“'I'll go on board all the same.'
“He had made up his mind. Curiosity is the great motive power of hatred and love. What did he expect to find? He could not have told anybody—not even himself.
“What he really expected to find there was the atmosphere, the atmosphere of gratuitous treachery, which in his view nothing could excuse; for he thought that even a passion of unrighteousness for its own sake could not excuse that. But could he detect it? Sniff it? Taste it? Receive some mysterious communication which would turn his invincible suspicions into a certitude strong enough to provoke action with all its risks?
“The master met him on the after-deck, looming up in the fog amongst the blurred shapes of the usual snip's fittings. He was a robust Northman, bearded, and in the force of his age. A round leather cap fitted his head closely. His hands were rammed deep into the pockets of his short leather jacket. He kept them there while lie explained that at sea he lived in the chart-room, and led the way there, striding carelessly. Just before reaching the door under the bridge he staggered a little, recovered himself, flung it open, and stood aside, leaning his shoulder as if involuntarily against the side of the house, and staring vaguely into the fog-filled space. But he followed the commanding officer at once, flung the door to, snapped on the electric light, and hastened to thrust his hands back into his pockets, as though afraid of being seized by them either in friendship or in hostility.
“The place was stuffy and hot. The usual chart-rack overhead was full, and the chart on the table was kept unrolled by an empty cup standing on a saucer half-full of some spilt dark liquid. A slightly nibbled biscuit reposed on the chronometer-case. There were two settees, and one of them had been made up into a bed with a pillow and some blankets, which were now very much tumbled. The Northman let himself fall on it, his hands still in his pockets.

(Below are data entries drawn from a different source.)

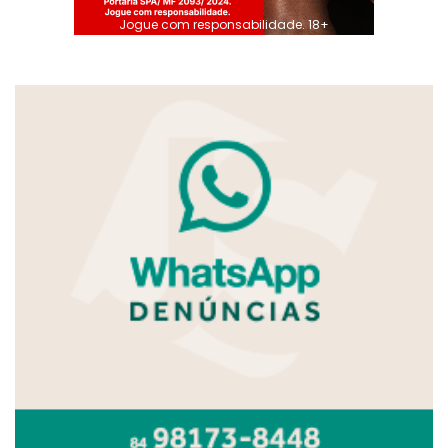
Jogue com responsabilidade. 18+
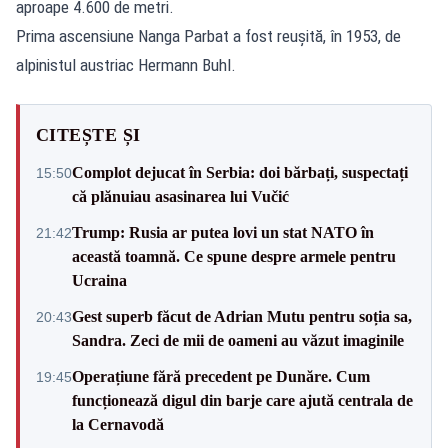
aproape 4.600 de metri.
Prima ascensiune Nanga Parbat a fost reuşită, în 1953, de
alpinistul austriac Hermann Buhl.
CITEȘTE ȘI
Complot dejucat în Serbia: doi bărbați, suspectați
15:50
că plănuiau asasinarea lui Vučić
Trump: Rusia ar putea lovi un stat NATO în
21:42
această toamnă. Ce spune despre armele pentru
Ucraina
Gest superb făcut de Adrian Mutu pentru soția sa,
20:43
Sandra. Zeci de mii de oameni au văzut imaginile
Operațiune fără precedent pe Dunăre. Cum
19:45
funcționează digul din barje care ajută centrala de
la Cernavodă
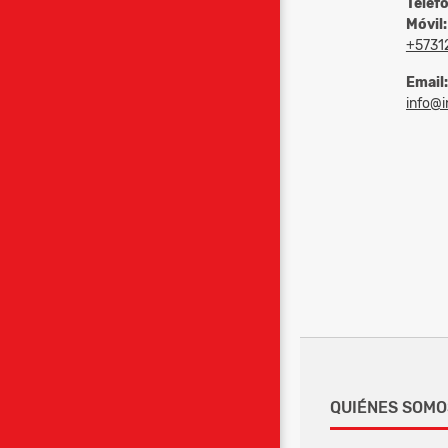
Teléf
Móvil:
+5731
Email:
info@in
QUIÉNES SOMO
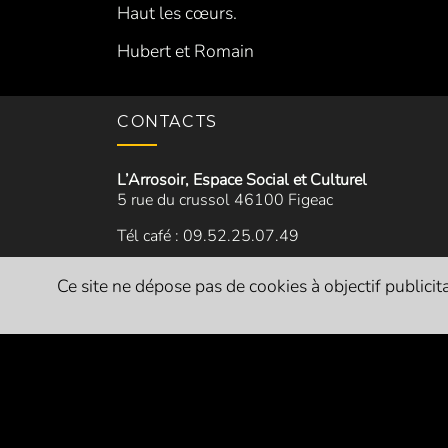
Haut les cœurs.
Hubert et Romain
CONTACTS
L’Arrosoir, Espace Social et Culturel
5 rue du crussol 46100 Figeac
Tél café : 09.52.25.07.49
Tél Ricochets : 05.65.50.13.22
Ce site ne dépose pas de cookies à objectif publicitai
Pour l'asso :
contact@larrosoir.org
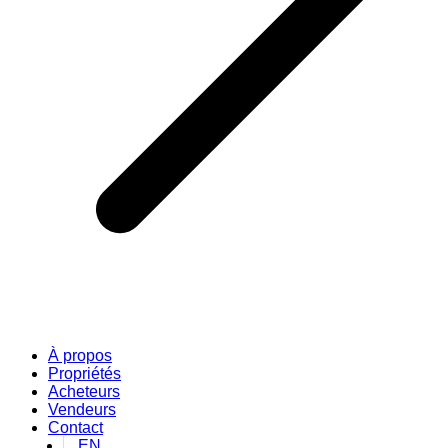
À propos
Propriétés
Acheteurs
Vendeurs
Contact
EN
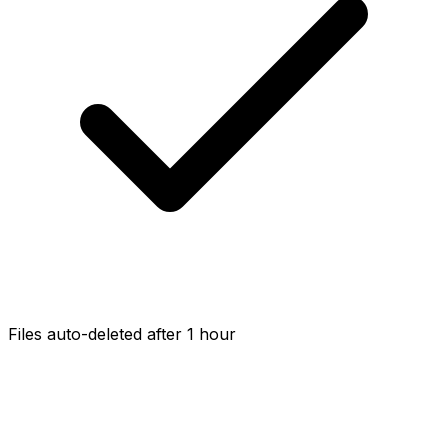
Files auto-deleted after 1 hour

“'Well, here I am,' he said, with a curious air of being surprised at the sound of his own voice.
“The commanding officer from the other settee observed the handsome, flushed face. Drops of fog hung on the yellow beard and moustaches of the Northman. The much darker eyebrows ran together in a puzzled frown, and suddenly he jumped up.
“'What I mean is that I don't know where I am. I really don't,' he burst out, with extreme earnestness. 'Hang it all! I got turned around somehow. The fog has been after me for a week. More than a week. And then my engines broke down. I will tell you how it was.'
“He burst out into loquacity. It was not hurried, but it was insistent. It was not continuous for all that. It was broken by the most queer, thoughtful pauses. Each of these pauses lasted no more than a couple of seconds, and each had the profoundity of an endless meditation. When he began again nothing betrayed in him the slightest consciousness of these intervals. There was the same fixed glance, the same unchanged earnestness of tone. He didn't know. Indeed, more than one of these pauses occurred in the middle of a sentence.
“The commanding officer listened to the tale. It struck him as more plausible than simple truth is in the habit of being. But that, perhaps, was prejudice. All the time the Northman was speaking the commanding officer had been aware of an inward voice, a grave murmur in the depth of his very own self, telling another tale, as if on purpose to keep alive in him his indignation and his anger with that baseness of greed or of mere outlook which lies often at the root of simple ideas.